SS TODAY

Inilah 10 Event Nasional Pilihan Kementerian Pariwisata

Laporan Ika Suryani Syarief | Sabtu, 30 Desember 2017 | 19:00 WIB
Pesta Kesenian Bali. Foto: Istimewa
suarasurabaya.net - Kawan, apakah Anda sudah merencanakan destinasi wisata untuk tahun 2018?

Memasuki penghujung tahun 2017, Kementerian Pariwisata merilis kalender wisata bertajuk "100 Wonderful Event Indonesia 2018".
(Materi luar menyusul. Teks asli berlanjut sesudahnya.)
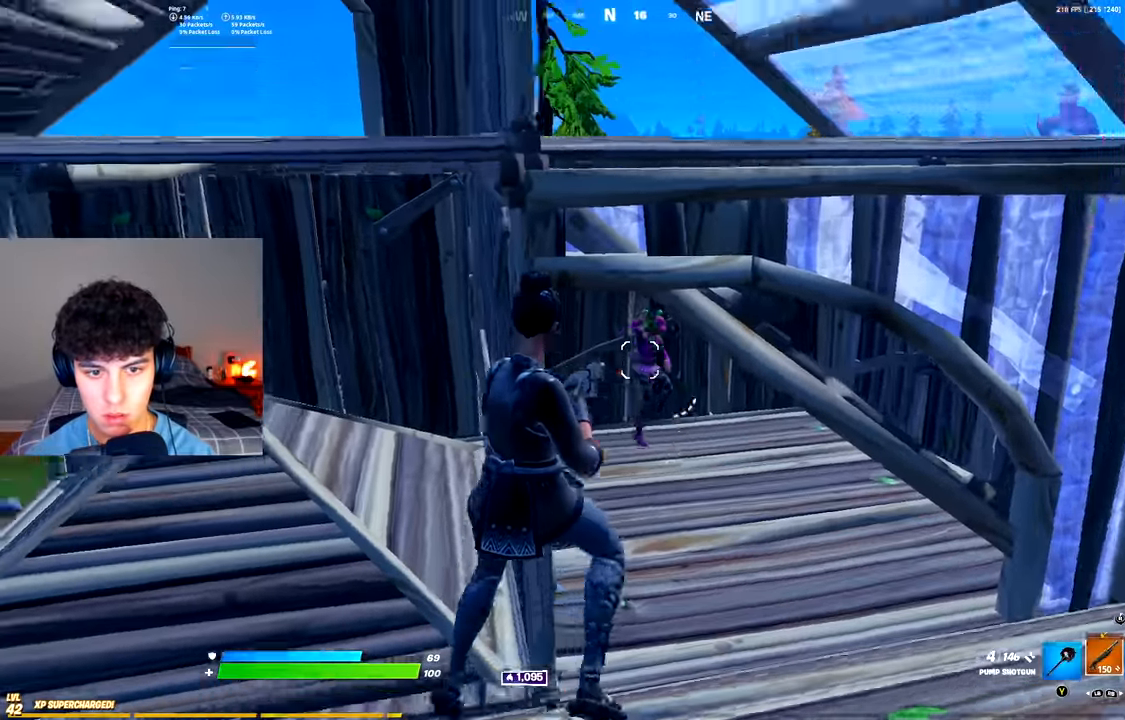
{"buttons": ["R2"], "left_stick": "up-right", "right_stick": "up", "events": [[17, "A", "down"], [17, "R2", "down"], [50, "right_stick", "center"], [67, "R3", "down"], [184, "R3", "up"], [250, "A", "up"], [300, "right_stick", "down-right"], [334, "left_stick", "up-right"], [367, "R1", "down"], [451, "right_stick", "up-right"], [467, "R1", "up"], [501, "right_stick", "up"]]}
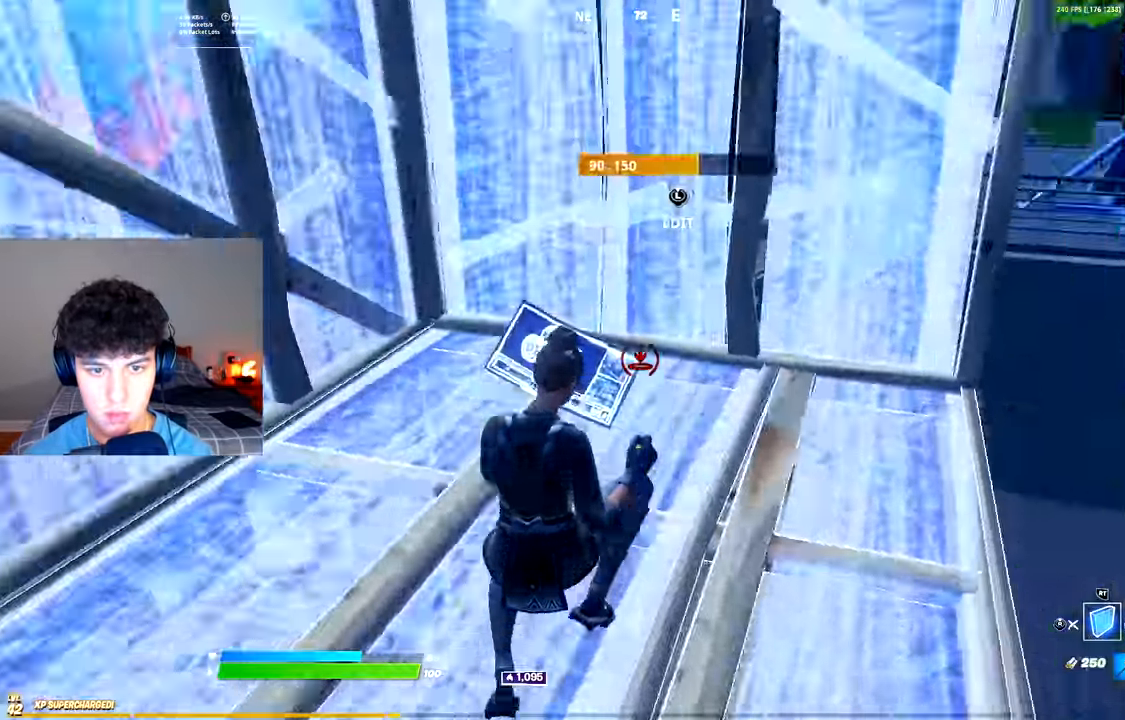
{"buttons": ["R2"], "left_stick": "up-right", "right_stick": "up-right"}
Arief Yahya Menteri Pariwisata Republik Indonesia mengatakan bahwa kalender event ini merupakan undangan terbuka untuk Visit Wonderfull Indonesia 2018.

Wisatawan dapat menggunakan sebagai rujukan. Sementara para pemangku kepentingan dapat menggunakan sebagai panduan untuk menyusun program.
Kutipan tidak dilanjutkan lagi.